If you have a system that you allow other people to use, you may at times want to be able to see when others have logged into your system. This may be particularly true with systems you use as a server, a workstation at a school, or even a family computer that may have multiple accounts on it. Though the system has tools like the Console or Activity Monitor, which can show information about users on the system, using these to track when they logged in can be a bit cumbersome.
To view this information specifically, the terminal has a great utility called "last," which is very straightforward and easy to use. Just open a Terminal window and enter the command "last," and the system will list off the last time various users have logged in to the system, be it through the log-in window or through the Terminal itself.
The output will list each log-in event as the username used, followed by the log-in type, host name, log-in date, start time, end time, and session duration.
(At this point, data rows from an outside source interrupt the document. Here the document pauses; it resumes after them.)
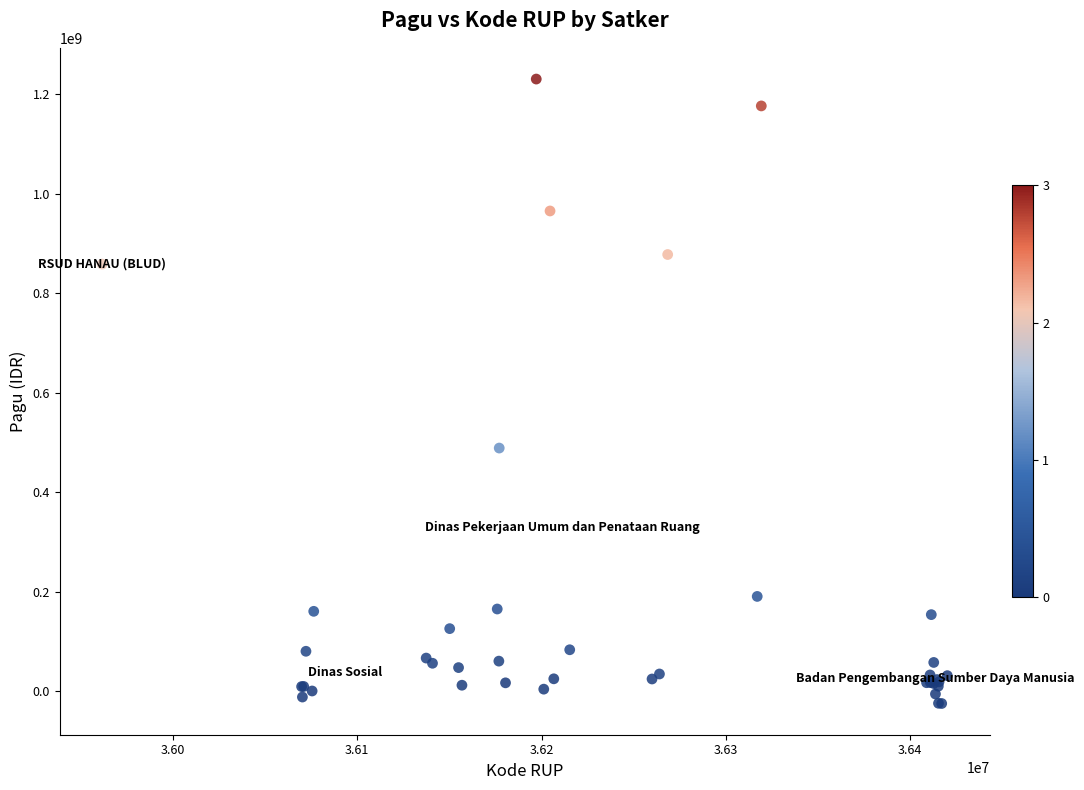

What Y value in the scatter plot is closest to 602825886?

488620836.8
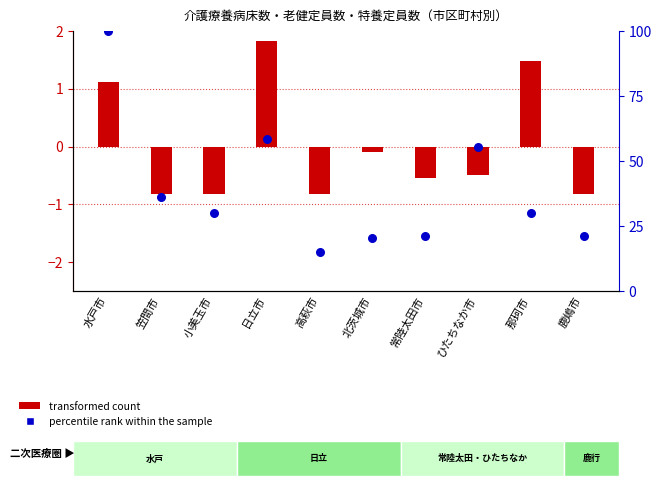

At how many categories does at least one series exceed 42?

3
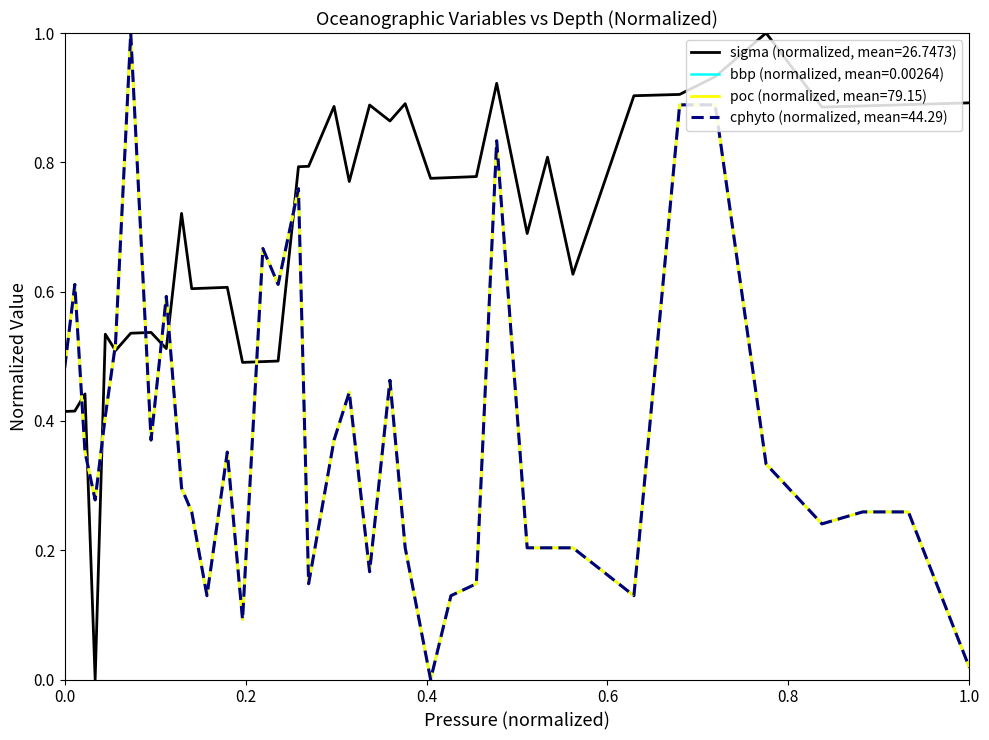

Does the chart display data point markers on the line(s)?

No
The list will be in chronological order starting with the most recent, so you will have to scroll to the top of the Terminal where you entered the command in order to see the most recent log-ins.
Besides the times and durations of the log-in events, the main things to look for in the output are the events that begin with "tty" as the log-in type, versus those that say "console." The tty log-ins are from when someone used the Terminal to access the system, either locally or remotely via the "ssh" command. This means that any time you open a Terminal window, the system technically logs it as a "tty" event (stands for TeleType, which stems from the use of teletype terminals used in the mid 1900s). When an entry says "console," then the user logged in using the log-in window.
Keep in mind that while the "last" command will show log-in sessions, it will not show sharing sessions such as that for file sharing, printer sharing, or screen sharing. Nevertheless, it may be useful if you need to determine when people have accessed a particular system.